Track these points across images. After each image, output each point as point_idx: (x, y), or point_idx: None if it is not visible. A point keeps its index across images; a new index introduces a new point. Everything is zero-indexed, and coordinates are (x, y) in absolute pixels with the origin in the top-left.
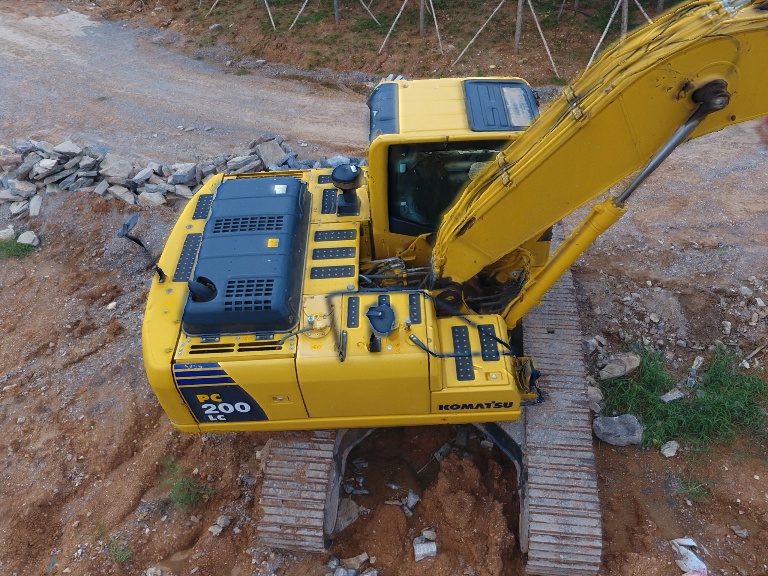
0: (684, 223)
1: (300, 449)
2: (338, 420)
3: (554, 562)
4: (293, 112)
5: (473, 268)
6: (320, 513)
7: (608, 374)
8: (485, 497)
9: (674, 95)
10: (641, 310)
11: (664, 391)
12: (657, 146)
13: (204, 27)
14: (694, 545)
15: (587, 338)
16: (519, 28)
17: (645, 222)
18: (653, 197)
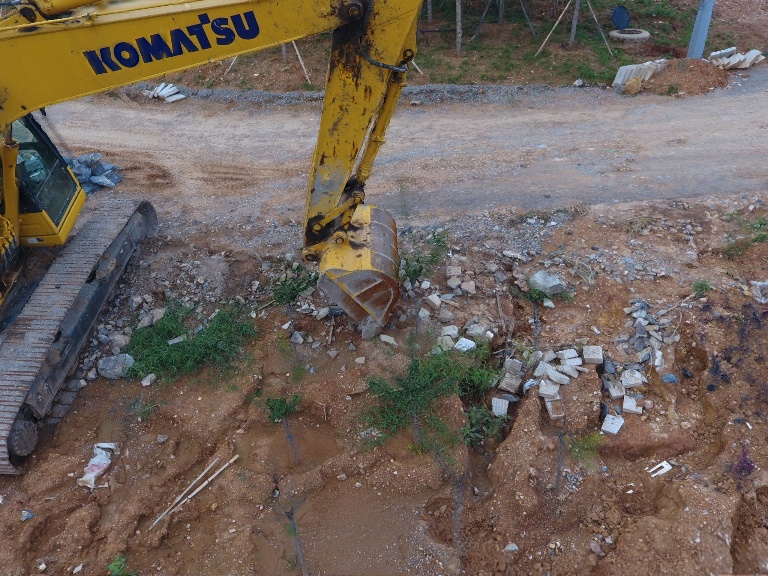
0: (301, 205)
1: None
2: None
3: None
4: (60, 118)
5: None
6: None
7: (141, 325)
8: None
9: None
10: (193, 274)
11: (175, 337)
12: None
13: None
14: (110, 447)
15: (134, 297)
16: None
17: (271, 205)
18: (300, 185)
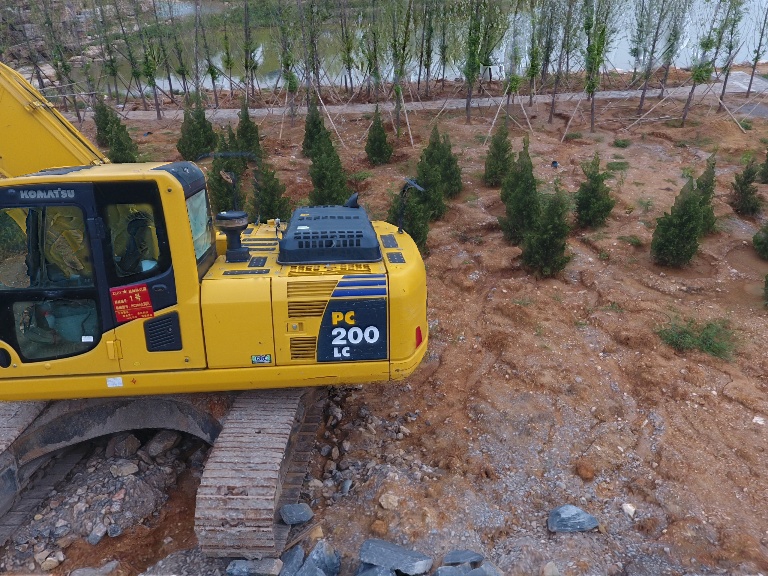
0: None
1: None
2: None
3: None
4: None
5: None
6: None
7: None
8: None
9: None
10: None
11: None
12: None
13: None
14: None
15: None
16: None
17: None
18: None
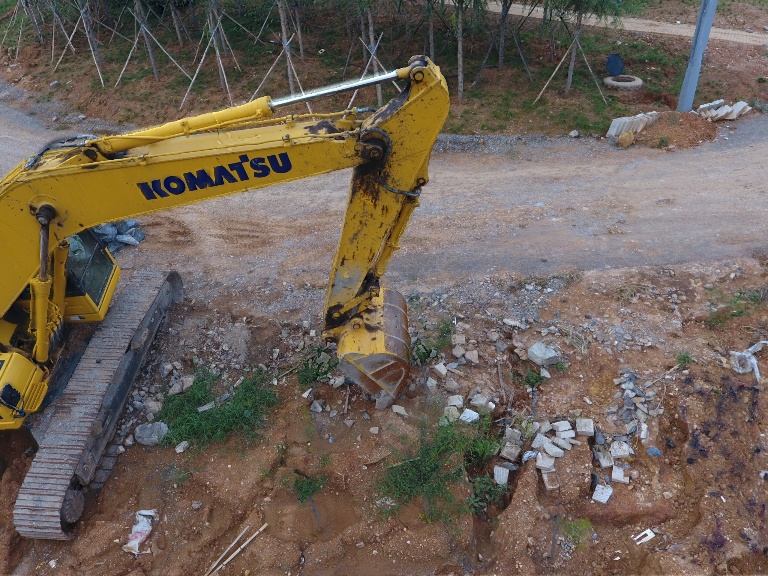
0: (315, 267)
1: None
2: None
3: (33, 528)
4: None
5: None
6: None
7: (172, 392)
8: None
9: (28, 213)
10: (218, 341)
11: (204, 404)
12: None
13: (47, 83)
14: (150, 515)
15: (165, 364)
16: (292, 88)
17: (287, 266)
18: (313, 244)
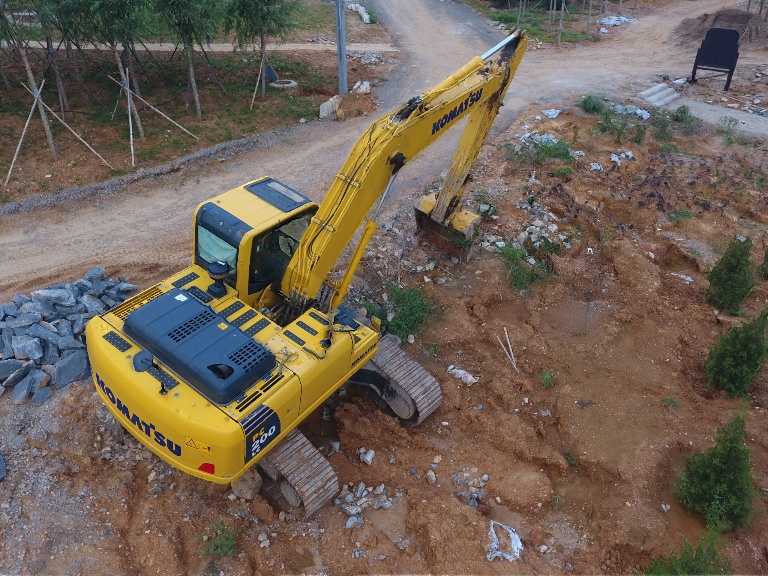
0: None
1: (288, 449)
2: (311, 408)
3: (428, 407)
4: None
5: (318, 287)
6: (330, 467)
7: None
8: (367, 415)
9: (385, 164)
10: None
11: None
12: (382, 188)
13: None
14: None
15: None
16: (51, 138)
17: None
18: None
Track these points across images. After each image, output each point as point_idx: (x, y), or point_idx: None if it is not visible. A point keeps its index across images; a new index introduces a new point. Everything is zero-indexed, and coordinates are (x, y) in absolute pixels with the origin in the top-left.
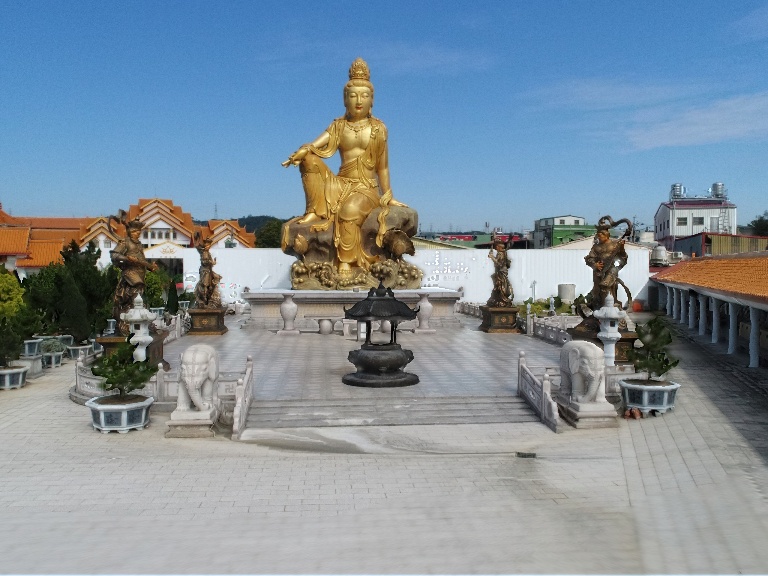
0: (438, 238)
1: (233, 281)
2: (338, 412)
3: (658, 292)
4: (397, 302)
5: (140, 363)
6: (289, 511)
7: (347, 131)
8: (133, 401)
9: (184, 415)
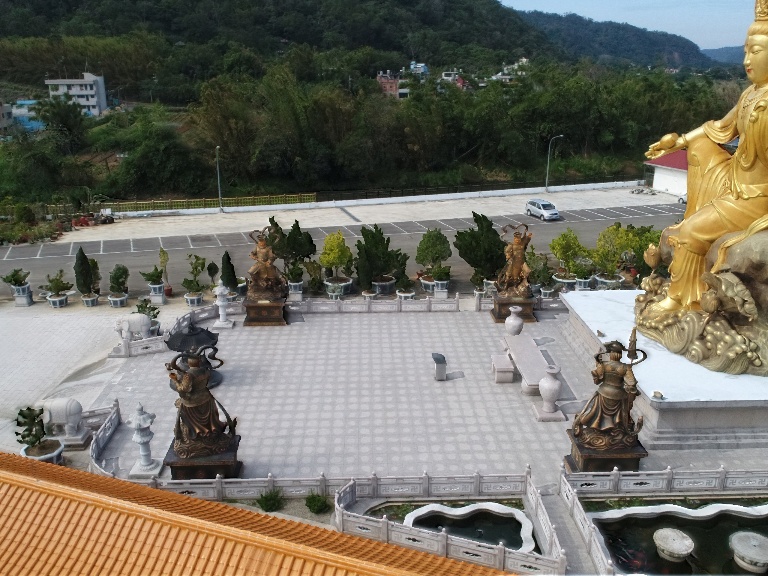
0: None
1: None
2: None
3: None
4: (181, 336)
5: None
6: (2, 370)
7: None
8: None
9: None
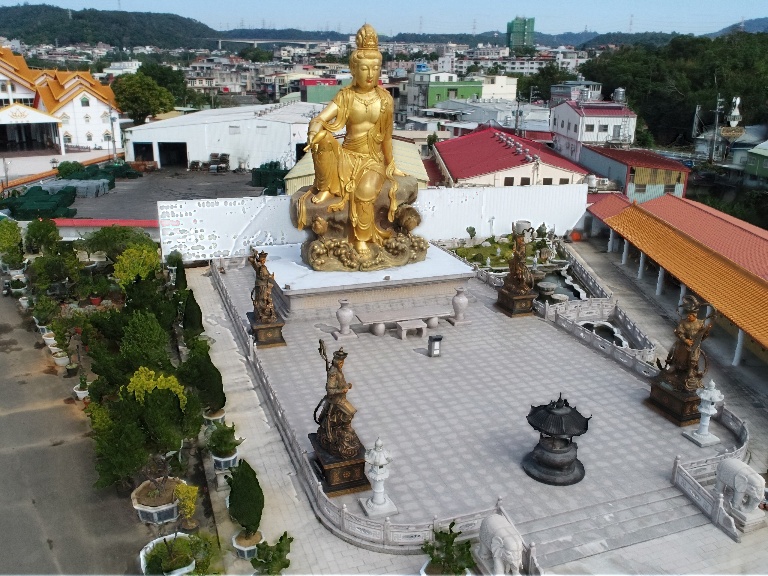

◆ TASK INSTRUCTIONS
Retype every line of the items above, character for character, and leave the pictures out.

◆ COMPLETE OUTPUT
Track these points across images. After each image, output each point as point_idx: (x, y), or point_idx: None if it is not visible. A point keeps its index across images; a new index introduces a new point. Everything is zero-indexed, and coordinates are (x, y) in absolute pixels with the origin in the top-left.
0: (684, 223)
1: (300, 449)
2: (338, 420)
3: (554, 562)
4: (293, 112)
5: (473, 268)
6: (320, 513)
7: (608, 374)
8: (485, 497)
9: (674, 95)
10: (641, 310)
11: (664, 391)
12: (657, 146)
13: (204, 27)
14: (694, 545)
15: (587, 338)
16: (519, 28)
17: (645, 222)
18: (653, 197)
0: (301, 205)
1: None
2: None
3: None
4: (60, 118)
5: None
6: None
7: (141, 325)
8: None
9: None
10: (193, 274)
11: (175, 337)
12: None
13: None
14: (110, 447)
15: (134, 297)
16: None
17: (271, 205)
18: (300, 185)
0: None
1: None
2: None
3: None
4: None
5: None
6: None
7: None
8: None
9: None
10: None
11: None
12: None
13: None
14: None
15: None
16: None
17: None
18: None
0: (315, 267)
1: None
2: None
3: (33, 528)
4: None
5: None
6: None
7: (172, 392)
8: None
9: (28, 213)
10: (218, 341)
11: (204, 404)
12: None
13: (47, 83)
14: (150, 515)
15: (165, 364)
16: (292, 88)
17: (287, 266)
18: (313, 244)
0: None
1: (288, 449)
2: (311, 408)
3: (428, 407)
4: None
5: (318, 287)
6: (330, 467)
7: None
8: (367, 415)
9: (385, 164)
10: None
11: None
12: (382, 188)
13: None
14: None
15: None
16: (51, 138)
17: None
18: None
Track these points across images. After each image, output each point as point_idx: (x, y), or point_idx: None if it is not visible. A point keeps its index across images; a new index introduces a new point. Everything is zero-indexed, and coordinates are (x, y) in absolute pixels with the origin in the top-left.
0: (438, 238)
1: (233, 281)
2: (338, 412)
3: (658, 292)
4: (397, 302)
5: (140, 363)
6: (289, 511)
7: (347, 131)
8: (133, 401)
9: (184, 415)
0: None
1: None
2: None
3: None
4: (181, 336)
5: None
6: (2, 370)
7: None
8: None
9: None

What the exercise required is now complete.